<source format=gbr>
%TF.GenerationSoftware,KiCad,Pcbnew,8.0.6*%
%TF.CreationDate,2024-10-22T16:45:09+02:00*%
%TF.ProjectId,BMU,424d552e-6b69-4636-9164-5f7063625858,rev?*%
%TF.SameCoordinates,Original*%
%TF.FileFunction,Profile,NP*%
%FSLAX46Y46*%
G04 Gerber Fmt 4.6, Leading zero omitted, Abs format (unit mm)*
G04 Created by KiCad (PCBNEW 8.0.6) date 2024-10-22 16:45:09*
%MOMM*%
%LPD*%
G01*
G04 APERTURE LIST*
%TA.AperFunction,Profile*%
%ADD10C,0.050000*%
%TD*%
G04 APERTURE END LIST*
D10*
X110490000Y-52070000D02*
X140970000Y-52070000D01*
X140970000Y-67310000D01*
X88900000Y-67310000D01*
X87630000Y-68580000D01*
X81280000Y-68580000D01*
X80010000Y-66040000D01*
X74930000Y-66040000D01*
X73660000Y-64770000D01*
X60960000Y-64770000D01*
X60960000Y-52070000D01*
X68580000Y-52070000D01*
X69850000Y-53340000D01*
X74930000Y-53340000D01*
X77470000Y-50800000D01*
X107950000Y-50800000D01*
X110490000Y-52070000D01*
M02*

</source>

○ ○ ○ ○ ○

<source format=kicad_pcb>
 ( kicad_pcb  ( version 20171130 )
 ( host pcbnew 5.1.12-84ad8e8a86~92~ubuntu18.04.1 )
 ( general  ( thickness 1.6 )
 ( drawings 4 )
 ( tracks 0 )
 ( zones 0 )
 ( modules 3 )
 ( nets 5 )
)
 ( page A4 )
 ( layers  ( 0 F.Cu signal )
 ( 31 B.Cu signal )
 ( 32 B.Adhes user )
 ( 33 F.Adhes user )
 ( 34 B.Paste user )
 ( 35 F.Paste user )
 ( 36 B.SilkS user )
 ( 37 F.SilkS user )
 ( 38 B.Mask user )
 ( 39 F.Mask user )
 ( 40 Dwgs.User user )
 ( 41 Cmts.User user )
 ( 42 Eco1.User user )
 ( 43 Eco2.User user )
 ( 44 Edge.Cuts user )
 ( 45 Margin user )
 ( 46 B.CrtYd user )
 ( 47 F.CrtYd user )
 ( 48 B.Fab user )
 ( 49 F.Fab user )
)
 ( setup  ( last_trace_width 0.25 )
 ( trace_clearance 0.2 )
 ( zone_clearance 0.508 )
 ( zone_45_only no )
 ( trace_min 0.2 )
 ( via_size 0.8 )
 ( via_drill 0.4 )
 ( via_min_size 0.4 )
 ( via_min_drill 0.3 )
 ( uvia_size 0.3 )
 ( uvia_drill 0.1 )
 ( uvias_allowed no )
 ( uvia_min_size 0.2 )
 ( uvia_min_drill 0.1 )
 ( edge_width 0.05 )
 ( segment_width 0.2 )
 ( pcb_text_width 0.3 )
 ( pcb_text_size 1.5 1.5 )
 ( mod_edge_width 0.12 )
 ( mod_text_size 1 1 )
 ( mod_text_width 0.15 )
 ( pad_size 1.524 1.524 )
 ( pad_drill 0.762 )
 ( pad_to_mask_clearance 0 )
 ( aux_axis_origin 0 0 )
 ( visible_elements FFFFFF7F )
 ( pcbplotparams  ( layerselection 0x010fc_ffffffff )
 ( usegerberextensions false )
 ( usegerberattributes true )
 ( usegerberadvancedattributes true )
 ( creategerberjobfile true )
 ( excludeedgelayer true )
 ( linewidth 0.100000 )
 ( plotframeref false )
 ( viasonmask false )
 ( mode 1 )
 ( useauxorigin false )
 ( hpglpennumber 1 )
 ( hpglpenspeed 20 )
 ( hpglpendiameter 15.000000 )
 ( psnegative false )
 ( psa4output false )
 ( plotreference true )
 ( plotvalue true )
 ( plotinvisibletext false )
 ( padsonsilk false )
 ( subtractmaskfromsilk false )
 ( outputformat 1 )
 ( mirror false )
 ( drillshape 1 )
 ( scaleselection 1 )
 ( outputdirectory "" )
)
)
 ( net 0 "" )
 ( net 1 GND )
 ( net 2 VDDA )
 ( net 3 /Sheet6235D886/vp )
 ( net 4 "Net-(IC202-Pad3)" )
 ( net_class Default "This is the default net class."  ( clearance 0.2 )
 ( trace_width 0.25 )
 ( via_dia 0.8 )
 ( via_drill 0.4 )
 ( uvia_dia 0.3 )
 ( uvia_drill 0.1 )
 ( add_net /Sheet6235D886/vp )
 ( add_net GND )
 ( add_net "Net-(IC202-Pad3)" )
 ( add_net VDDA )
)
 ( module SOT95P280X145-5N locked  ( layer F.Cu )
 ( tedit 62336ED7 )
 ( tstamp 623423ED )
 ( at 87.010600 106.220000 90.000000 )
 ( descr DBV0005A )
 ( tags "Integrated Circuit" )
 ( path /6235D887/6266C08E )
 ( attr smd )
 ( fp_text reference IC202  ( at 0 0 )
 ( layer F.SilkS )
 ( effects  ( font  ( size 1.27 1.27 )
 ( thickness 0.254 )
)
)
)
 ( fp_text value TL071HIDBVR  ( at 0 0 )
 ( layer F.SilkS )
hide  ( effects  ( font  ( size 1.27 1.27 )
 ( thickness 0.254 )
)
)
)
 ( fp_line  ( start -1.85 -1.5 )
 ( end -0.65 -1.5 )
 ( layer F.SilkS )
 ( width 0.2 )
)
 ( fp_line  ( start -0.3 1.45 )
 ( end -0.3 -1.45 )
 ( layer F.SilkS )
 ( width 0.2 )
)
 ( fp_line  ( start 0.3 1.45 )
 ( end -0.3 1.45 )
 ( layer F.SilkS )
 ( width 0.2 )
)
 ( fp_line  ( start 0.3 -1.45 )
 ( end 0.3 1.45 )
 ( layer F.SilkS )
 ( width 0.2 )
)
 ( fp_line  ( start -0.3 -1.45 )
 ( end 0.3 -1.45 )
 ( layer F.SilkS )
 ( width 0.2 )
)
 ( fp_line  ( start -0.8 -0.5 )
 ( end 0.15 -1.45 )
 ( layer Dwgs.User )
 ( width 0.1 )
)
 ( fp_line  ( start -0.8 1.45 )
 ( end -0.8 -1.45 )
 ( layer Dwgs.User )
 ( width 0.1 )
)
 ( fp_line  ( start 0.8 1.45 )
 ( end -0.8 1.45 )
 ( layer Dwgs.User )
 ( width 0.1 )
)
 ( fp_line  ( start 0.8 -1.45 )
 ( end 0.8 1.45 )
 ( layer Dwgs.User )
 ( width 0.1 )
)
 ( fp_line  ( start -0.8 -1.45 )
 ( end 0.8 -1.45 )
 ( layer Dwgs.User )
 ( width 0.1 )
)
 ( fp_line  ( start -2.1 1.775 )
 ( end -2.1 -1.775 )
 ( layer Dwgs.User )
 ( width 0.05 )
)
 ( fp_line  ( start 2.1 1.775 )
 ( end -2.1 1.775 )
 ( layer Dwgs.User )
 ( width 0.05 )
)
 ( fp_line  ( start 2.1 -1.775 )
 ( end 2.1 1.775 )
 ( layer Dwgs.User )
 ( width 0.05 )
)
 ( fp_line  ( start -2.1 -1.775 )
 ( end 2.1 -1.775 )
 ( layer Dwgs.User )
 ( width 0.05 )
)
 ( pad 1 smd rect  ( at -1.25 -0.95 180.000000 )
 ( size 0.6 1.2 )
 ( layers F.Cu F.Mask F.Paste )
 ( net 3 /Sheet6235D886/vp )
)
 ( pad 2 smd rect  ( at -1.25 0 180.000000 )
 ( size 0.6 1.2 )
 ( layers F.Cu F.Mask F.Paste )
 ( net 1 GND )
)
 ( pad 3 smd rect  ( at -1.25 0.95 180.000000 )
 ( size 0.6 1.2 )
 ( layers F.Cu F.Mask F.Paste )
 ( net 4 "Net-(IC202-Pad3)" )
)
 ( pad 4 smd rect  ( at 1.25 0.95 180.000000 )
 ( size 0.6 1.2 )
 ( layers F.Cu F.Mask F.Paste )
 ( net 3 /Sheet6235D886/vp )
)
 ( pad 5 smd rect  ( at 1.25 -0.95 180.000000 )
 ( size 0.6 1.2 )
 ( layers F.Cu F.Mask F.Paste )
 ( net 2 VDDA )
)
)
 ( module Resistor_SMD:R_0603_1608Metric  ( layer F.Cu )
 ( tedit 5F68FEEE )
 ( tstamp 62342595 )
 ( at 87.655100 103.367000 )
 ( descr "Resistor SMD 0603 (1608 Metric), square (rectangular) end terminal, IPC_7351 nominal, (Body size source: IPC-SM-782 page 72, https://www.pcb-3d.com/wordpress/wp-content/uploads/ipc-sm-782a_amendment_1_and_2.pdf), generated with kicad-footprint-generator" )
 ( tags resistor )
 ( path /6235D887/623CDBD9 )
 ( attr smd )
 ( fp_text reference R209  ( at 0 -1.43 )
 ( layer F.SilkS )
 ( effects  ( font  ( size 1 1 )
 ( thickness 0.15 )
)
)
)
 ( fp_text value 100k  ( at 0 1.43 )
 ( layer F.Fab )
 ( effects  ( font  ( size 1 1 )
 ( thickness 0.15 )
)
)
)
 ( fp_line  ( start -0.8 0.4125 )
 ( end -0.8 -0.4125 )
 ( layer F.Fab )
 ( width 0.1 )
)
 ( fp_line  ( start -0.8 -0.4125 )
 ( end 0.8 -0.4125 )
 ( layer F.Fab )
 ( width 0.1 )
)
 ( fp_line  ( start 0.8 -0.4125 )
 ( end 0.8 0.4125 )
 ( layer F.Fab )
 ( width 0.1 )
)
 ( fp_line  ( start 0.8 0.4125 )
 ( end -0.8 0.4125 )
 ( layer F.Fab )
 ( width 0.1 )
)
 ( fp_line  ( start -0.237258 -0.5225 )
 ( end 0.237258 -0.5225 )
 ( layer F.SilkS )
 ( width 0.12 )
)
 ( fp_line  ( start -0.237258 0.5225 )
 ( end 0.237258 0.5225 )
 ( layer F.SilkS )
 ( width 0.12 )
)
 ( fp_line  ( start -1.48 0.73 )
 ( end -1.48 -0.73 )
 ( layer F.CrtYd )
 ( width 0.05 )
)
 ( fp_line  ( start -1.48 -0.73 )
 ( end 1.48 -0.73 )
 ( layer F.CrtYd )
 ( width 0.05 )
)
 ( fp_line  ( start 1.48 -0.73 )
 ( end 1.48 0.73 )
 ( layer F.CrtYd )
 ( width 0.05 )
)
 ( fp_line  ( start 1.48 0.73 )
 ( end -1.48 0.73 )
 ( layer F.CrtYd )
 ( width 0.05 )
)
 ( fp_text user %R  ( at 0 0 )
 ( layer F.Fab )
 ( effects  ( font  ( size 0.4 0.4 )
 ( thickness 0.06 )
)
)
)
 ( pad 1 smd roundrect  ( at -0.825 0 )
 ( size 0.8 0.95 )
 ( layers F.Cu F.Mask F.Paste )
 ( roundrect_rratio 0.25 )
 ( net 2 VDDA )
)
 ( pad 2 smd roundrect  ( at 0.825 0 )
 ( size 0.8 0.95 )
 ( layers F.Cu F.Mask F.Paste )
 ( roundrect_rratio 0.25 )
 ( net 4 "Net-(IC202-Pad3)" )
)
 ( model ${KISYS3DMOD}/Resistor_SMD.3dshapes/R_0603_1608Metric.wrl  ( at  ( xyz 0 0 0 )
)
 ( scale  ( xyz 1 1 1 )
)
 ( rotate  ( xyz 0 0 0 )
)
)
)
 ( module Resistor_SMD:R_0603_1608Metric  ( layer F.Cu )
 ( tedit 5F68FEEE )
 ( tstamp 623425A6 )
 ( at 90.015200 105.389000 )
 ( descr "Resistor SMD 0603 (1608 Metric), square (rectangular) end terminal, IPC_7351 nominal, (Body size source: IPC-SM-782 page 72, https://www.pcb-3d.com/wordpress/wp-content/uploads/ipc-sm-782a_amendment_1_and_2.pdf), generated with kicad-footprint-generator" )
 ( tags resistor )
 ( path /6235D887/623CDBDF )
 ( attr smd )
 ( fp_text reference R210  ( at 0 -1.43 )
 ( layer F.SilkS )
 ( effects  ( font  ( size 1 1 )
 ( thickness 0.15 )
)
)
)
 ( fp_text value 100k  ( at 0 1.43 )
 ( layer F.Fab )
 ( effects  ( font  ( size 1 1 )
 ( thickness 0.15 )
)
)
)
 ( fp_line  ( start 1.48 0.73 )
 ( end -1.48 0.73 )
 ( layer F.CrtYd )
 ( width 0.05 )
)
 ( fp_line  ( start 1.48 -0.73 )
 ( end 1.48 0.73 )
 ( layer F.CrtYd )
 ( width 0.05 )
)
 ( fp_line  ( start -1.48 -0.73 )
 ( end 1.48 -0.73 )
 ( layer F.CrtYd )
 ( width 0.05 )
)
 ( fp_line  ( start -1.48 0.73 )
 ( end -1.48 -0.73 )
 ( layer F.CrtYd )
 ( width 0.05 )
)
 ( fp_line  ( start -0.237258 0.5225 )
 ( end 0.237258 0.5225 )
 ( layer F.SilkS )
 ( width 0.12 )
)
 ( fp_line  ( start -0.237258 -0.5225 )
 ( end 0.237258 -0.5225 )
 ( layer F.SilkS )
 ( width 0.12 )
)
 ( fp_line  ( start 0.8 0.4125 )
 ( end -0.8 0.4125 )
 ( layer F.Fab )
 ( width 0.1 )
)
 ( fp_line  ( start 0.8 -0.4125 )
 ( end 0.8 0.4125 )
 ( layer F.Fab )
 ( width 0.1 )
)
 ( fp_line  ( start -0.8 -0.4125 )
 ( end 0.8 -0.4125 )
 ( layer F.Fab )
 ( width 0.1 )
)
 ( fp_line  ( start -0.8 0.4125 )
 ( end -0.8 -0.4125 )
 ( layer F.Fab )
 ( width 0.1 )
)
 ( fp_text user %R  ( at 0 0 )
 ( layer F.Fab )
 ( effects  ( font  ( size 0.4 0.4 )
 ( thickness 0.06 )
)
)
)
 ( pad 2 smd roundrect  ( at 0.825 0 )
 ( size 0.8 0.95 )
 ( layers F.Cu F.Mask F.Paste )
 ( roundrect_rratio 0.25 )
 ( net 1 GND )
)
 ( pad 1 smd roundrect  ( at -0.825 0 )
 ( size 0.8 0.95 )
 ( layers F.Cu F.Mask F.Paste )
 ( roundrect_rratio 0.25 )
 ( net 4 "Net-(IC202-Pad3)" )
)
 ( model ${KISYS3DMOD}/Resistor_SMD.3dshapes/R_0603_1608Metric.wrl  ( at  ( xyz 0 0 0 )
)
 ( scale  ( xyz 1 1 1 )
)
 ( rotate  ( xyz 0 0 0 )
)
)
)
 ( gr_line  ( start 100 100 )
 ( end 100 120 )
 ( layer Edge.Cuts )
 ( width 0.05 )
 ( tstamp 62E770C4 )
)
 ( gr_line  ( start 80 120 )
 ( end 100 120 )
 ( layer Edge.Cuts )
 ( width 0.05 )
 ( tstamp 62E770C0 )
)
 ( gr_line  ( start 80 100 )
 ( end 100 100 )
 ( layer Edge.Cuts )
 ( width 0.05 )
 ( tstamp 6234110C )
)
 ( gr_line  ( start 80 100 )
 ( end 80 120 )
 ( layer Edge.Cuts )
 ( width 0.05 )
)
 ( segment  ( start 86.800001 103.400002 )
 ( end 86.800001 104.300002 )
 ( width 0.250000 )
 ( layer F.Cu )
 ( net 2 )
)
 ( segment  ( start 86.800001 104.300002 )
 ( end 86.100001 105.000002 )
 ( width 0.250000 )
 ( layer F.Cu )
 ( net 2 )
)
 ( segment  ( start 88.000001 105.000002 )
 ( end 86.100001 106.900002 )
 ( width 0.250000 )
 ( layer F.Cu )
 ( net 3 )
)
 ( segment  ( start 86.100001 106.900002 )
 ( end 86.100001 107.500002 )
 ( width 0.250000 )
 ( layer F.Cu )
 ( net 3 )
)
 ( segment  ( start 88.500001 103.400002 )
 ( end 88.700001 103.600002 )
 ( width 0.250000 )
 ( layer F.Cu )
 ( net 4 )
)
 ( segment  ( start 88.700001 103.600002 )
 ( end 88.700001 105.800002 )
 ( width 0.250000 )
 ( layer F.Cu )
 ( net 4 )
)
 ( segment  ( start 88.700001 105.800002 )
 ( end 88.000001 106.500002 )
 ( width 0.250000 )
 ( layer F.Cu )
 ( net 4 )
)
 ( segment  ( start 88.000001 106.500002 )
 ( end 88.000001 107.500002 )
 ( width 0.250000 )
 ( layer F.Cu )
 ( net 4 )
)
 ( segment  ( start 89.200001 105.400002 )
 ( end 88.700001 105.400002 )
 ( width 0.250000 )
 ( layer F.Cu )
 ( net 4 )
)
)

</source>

○ ○ ○ ○ ○

### Exercise requirements:
Everything above from the line containing "( visible_elements FFFFFF7F )" through the line containing "( hpglpennumber 1 )" must be copied exactly. Nothing outside that range belongs in the answer.

### Task response:
 ( visible_elements FFFFFF7F )
 ( pcbplotparams  ( layerselection 0x010fc_ffffffff )
 ( usegerberextensions false )
 ( usegerberattributes true )
 ( usegerberadvancedattributes true )
 ( creategerberjobfile true )
 ( excludeedgelayer true )
 ( linewidth 0.100000 )
 ( plotframeref false )
 ( viasonmask false )
 ( mode 1 )
 ( useauxorigin false )
 ( hpglpennumber 1 )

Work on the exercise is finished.